Our Obsession with Continuous Testing
In a previous blog post, we introduced you to Zach Deane-Mayer, a data scientist who runs our core modeling team. One of the most important tools in his team’s arsenal is a data science performance evaluation system created and maintained by our QA team. This system is at the core of our comprehensive testing philosophy that we believe is crucial to delivering a platform that our customers can trust, no matter what DataRobot features they’re using or how they’ve chosen to deploy them. We know from talking with colleagues at other data science companies that our approach to product testing is something that sets us apart from all of the other companies that are just getting started with automated machine learning.
Testing begins on day one of feature development
The groundwork for testing begins the moment that one of our development teams begins work on a new feature. Their first assignment is to collect a ton of datasets that represent every possible use case they can think of with a variety of different encodings, file sizes, etc. For example, when we started work on our time series capability, its development team gathered hundreds of different datasets. This pool was eventually whittled down to a subset that contained US datasets with ASCII characters, Japanese datasets with Kanji characters, extremely small files, extremely large files, files with lots of missing data – you name it. We also let our customers give us datasets to ensure that DataRobot worked well on them. If we can’t find a dataset that simulates every possible use case and with every conceivable dataset type, we create it.
We’ve been automating machine learning for over six years so, at this point, we have hundreds of unique datasets that cover every major use case and feature that DataRobot supports. As we find out about new customer use cases, we add a dataset to simulate them as well.
As development continues, project teams use data science performance evaluations to test (and re-test) their work against these datasets to catch potential bugs early on in the process. Case in point – we currently have a team working on a major new feature that won’t be released for nine to twelve months from now, but they are already using our evaluation system to thoroughly test it.
You hear software developers talk about test-driven development. This is test-driven data science. You get the data first and you make sure that what you build works with the data. It’s the only way to find (and fix) all of the edge cases our customers are likely to encounter in the real world.
We take release testing VERY seriously
We do about four major Enterprise releases and several minor releases each year (last year we had 13 Enterprise releases). Once code is merged from the various project teams, we run a complete battery of tests using hundreds of datasets to make sure all models work with every configuration we support. Next, we compare results from the new release to equivalent results from all previous releases to identify any combination of data, model type, and deployment that may be experiencing a regression in any of the key metrics. And, we compare results across deployments.

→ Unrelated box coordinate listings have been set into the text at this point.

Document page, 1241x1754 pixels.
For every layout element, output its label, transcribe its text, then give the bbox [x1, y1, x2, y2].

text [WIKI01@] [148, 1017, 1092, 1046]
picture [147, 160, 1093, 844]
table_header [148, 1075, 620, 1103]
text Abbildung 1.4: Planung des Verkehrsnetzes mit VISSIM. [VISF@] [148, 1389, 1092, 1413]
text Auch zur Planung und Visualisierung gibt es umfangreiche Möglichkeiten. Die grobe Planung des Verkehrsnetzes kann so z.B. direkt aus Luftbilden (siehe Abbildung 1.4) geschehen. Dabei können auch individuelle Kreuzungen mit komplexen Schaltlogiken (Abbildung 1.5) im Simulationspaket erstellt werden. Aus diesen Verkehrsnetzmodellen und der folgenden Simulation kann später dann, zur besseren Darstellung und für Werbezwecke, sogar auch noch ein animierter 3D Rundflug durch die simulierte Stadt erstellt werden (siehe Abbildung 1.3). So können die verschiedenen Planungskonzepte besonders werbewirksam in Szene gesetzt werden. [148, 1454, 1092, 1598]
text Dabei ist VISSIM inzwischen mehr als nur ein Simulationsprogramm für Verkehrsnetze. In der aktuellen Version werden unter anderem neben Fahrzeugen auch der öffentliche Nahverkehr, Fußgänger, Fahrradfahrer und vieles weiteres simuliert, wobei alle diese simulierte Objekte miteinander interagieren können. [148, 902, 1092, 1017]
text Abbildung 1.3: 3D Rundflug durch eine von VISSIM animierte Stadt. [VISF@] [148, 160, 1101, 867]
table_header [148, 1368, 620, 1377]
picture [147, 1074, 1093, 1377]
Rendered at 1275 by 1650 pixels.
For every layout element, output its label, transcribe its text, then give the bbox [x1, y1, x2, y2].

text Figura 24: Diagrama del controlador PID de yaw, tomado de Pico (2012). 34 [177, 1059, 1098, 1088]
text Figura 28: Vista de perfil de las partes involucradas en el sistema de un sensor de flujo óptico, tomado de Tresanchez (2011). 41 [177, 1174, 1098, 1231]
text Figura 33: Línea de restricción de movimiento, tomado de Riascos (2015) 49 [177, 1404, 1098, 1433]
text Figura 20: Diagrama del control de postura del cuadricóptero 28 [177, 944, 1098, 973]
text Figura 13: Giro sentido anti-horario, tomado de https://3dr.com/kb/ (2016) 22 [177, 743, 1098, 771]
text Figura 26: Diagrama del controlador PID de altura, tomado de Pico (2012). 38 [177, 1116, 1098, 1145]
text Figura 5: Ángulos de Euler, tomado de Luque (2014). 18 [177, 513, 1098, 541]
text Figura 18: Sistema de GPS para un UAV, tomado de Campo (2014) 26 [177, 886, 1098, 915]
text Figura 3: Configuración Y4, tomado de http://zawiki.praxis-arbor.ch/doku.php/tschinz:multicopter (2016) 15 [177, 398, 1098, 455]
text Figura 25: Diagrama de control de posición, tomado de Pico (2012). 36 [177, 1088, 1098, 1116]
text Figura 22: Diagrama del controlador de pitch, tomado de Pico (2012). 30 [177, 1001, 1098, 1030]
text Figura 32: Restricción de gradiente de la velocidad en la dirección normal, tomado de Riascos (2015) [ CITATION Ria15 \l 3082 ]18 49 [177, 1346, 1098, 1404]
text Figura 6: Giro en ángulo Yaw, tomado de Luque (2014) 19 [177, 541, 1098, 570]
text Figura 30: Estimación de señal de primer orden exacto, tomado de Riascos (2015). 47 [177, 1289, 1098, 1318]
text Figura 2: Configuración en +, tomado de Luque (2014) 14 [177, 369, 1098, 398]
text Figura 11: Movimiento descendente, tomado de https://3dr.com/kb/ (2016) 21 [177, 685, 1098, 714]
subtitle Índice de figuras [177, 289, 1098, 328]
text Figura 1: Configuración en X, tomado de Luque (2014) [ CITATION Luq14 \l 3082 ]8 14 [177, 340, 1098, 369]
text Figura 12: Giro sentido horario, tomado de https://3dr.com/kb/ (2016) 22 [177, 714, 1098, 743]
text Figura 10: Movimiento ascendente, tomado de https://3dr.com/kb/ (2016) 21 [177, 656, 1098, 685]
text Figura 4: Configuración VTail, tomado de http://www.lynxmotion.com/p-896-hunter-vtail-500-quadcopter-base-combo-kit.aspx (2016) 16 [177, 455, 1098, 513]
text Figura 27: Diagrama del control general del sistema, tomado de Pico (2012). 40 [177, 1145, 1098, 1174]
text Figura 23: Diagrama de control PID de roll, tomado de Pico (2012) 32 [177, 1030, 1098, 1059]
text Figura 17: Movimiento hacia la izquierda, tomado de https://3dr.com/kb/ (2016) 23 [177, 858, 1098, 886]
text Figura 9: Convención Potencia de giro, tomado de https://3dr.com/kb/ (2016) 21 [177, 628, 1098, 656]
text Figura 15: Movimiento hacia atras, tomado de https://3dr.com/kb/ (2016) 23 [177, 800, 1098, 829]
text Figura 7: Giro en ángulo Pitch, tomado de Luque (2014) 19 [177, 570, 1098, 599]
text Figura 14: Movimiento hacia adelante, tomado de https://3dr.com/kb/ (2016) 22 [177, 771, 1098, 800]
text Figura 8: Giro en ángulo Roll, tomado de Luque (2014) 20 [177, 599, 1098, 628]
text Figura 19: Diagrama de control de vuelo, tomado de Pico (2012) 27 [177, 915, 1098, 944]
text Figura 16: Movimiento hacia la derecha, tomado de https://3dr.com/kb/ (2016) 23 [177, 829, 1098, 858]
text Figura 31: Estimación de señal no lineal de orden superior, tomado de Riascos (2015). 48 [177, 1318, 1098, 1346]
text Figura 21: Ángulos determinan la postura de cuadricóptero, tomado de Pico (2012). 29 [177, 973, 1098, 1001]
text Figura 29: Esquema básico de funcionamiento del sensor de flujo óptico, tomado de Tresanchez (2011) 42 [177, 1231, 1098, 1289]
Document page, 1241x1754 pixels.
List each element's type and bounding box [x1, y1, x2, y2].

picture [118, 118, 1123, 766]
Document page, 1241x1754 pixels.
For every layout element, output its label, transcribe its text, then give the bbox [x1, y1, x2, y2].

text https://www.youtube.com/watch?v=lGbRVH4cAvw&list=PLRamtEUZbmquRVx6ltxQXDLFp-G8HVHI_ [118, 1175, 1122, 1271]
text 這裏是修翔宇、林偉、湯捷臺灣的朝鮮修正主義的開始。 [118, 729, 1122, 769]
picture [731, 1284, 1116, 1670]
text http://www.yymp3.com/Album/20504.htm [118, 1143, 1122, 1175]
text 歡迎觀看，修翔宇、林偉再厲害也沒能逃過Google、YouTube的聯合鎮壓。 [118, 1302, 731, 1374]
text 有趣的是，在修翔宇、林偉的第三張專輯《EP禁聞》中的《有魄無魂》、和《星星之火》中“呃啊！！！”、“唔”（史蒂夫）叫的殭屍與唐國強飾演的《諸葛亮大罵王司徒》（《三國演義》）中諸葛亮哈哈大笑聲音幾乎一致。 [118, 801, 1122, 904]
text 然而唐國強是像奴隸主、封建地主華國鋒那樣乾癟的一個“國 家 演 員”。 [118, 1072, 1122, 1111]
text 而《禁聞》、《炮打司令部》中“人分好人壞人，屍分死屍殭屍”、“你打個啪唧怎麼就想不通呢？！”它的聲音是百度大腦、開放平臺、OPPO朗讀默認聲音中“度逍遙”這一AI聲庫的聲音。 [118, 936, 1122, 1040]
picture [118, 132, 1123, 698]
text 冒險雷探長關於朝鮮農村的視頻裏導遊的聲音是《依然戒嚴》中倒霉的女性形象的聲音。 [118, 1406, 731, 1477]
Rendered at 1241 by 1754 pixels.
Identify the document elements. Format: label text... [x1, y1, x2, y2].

For example, we may find that high-frequency time series models using Japanese data is performing 10% slower in one type of server configuration. Simulating every possible combination allows us to proactively find and correct any problem or abnormality.
Testing this way also allows us to determine exactly how metrics have improved from the previous release, and make decisions about potential tradeoffs. For example, testing may determine that accuracy for an entire feature or a specific algorithm has improved significantly, but the resulting computations to make it more accurate cause it to run 10% slower. Zach and his team will decide if this is an acceptable tradeoff. Of course, any tradeoffs we make are always documented in the release notes.
Zach is an experienced data scientist. Once he has reviewed all benchmarks in all possible configurations and found all tradeoffs to be acceptable, he signs off on the release. Then, Xavier Conort – a former #1 ranked Kaggle data scientist (one of several on our staff) – reviews the same results so that we always have at least two senior data scientists signing off on a release.
Testing doesn’t end when the release ships
Shipping a release is a major accomplishment, but testing doesn’t end there. Our QA team, led by Meghan Elledge, continuously updates the data science performance evaluation system to ensure the platform always includes the latest datasets and supports new use cases. Why? Because they also do nightly testing!
Our library of hundreds of datasets are organized into ten categories (time series, regression, classification, etc.) and every night, we run a few tests in each set. Over the course of a week, we complete several of these categories, and by the end of the month, all datasets will be tested. That’s hundreds of tests. Then the process starts all over again.
As you can see, we are obsessed with continuous testing. It’s part of our corporate culture and every development team starts thinking about it on day one of their projects. That way, when it’s time to test the overall release and perform the subsequent nightly tests, we’re confident that every possible combination of use case and deployment scenario has been meticulously tested and evaluated. As far as we’re concerned, this is what’s required to be an enterprise-grade automated machine learning platform – especially one that Fortune 500 companies rely on to deliver critical predictions.